Advancing Global Drought Monitoring with Novel High-Resolution Datasets of Soil Moisture and Flux Dynamics
Qianqian Han is a PhD student in the Department of Water Resources. (Co)Promotors are prof.dr. Z. Su and dr. Y. Zeng from the Faculty ITC.
Drought is one of the most devastating natural disasters, significantly impacting agriculture, ecosystems, and water resources. It is both a consequence of climate change and a major driver of global environmental and socio-economic instability. Effective drought monitoring is crucial for early warning systems, emergency responses, and policy-making, particularly in drought-prone regions. Soil moisture and land surface fluxes, such as evapotranspiration (ET), play a central role in assessing drought conditions. Soil moisture, in particular, is a key variable in land-atmosphere interactions, regulating surface energy balance, runoff, and plant water uptake. Meanwhile, flux such as ET provide insight into the water cycle by reflecting the balance between soil water availability and atmospheric demand. Given their critical role in drought dynamics, accurate and high-resolution soil moisture and flux datasets are essential for comprehensive drought analysis; however, existing global datasets lack the necessary spatial and temporal resolution to capture high-frequency variations in soil moisture and fluxes.
This dissertation aims to improve global drought monitoring by employing physics-guided machine learning (ML) to generate high-resolution soil moisture and land surface flux datasets. The research integrates in situ measurements, remote sensing, meteorological data, and physical process understanding to achieve this goal.
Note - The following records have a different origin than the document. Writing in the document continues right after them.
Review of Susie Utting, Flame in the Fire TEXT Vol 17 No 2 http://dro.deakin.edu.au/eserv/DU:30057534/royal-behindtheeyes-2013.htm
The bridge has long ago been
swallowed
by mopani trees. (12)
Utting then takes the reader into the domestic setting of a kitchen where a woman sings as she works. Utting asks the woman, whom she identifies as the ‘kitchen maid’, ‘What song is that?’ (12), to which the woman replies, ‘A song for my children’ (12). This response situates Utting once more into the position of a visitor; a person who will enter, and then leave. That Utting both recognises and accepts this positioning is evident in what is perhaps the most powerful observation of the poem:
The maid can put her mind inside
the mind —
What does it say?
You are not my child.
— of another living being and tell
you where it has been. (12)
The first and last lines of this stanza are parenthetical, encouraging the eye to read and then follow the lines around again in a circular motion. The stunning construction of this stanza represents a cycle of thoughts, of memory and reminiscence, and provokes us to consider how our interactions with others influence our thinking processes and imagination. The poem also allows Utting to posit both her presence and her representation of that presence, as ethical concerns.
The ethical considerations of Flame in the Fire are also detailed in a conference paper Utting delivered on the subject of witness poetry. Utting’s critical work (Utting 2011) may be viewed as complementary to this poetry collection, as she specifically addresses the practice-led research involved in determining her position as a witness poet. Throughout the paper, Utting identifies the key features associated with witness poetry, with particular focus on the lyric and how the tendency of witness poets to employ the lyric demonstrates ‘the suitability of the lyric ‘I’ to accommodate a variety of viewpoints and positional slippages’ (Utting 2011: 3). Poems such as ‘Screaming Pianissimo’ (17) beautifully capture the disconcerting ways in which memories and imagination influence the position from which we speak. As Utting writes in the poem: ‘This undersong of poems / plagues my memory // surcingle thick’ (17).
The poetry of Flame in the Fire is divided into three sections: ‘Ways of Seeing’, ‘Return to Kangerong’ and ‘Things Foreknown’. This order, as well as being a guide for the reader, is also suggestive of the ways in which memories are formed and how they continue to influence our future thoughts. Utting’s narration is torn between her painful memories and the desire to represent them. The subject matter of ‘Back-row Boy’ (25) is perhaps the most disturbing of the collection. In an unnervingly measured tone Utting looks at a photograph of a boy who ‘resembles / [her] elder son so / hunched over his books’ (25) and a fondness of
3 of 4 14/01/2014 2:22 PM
As a foundational step, an ensemble of optimized ML algorithms was developed to predict surface soil moisture (SSM) across climate zones of the globe. By systematically integrating diverse data sources, this study assessed the performance of multiple ML algorithms, demonstrating that ensemble approaches significantly enhance prediction accuracy across different climate zones. The results highlight the capability of ML-based methods in generating robust global soil moisture datasets for hydrological and agricultural applications.
Building on this, a physics-informed ML framework was implemented to generate a global, long-term (2000–2020), high-resolution (1 km, daily) soil moisture dataset. By incorporating physical constraints alongside ML techniques, this approach ensured more realistic and consistent soil moisture estimates. The dataset was extensively validated against independent observations and demonstrated strong agreement with existing soil moisture products, supporting its use in climate trend analysis and extreme event detection.
Leveraging the high-resolution soil moisture dataset we generated, a global, long-term, high-resolution dataset of terrestrial water-energy-carbon fluxes was developed by integrating process-based land surface modeling, ML, and optimal interpolation techniques. The dataset provides hourly 9 km estimates of key flux components, including net radiation, latent heat flux, sensible heat flux, soil heat flux, gross primary productivity, and solar-induced fluorescence at 685 nm and 740 nm wavelengths. It demonstrated that incorporating both physical modeling and ML significantly improves prediction accuracy, with key environmental drivers such as radiation, soil moisture, and vegetation properties shaping the model performance. This dataset enables critical insights into land-atmosphere interactions and ecosystem responses to climate variability.
Finally, these high-resolution datasets were applied to a comprehensive global drought analysis. By jointly employing cumulative precipitation deficit Σ(ET–P), the Standardized Soil Moisture Index (SSMI), and the GRACE-based Drought Severity Index (GRACE-DSI), this study revealed four key findings. (1) Global prevalence and intensification: near-normal to abnormal droughts (5–25-year return periods) were globally widespread, and both drought extent and severity intensified significantly after 2014. (2) Severe hotspots: extreme droughts (≥100-year return periods) emerged in localized hotspots including high-latitude areas, semi-arid regions, and unexpectedly humid zones previously not regarded as drought-prone. (3) Frequency and duration shifts: moderate drought frequency peaks shifted toward fewer annual drought days, while the most extreme events increased in frequency. Drought duration rose with severity, exceeding 100–120 days in hotspots such as central Eurasia, eastern Russia, and southeastern South America. (4) Ecosystem vulnerabilities: case studies of the 2018 Netherlands drought and the 2015–2016 Amazon drought highlighted ecosystem-specific responses. GPP analysis confirmed that energy limitation dominated high-latitude impacts, while pronounced water limitation prevailed in drylands. Land energy–water partitioning further emphasized climate-driven disparities, consistent with global hydroclimatic regimes.
Overall, this dissertation developed a novel framework to advance global drought monitoring. By capturing the spatial heterogeneity of drought drivers and ecosystem responses, this work provides a more reliable foundation for climate risk assessment, adaptation strategies, and sustainable water resource management in a warming climate.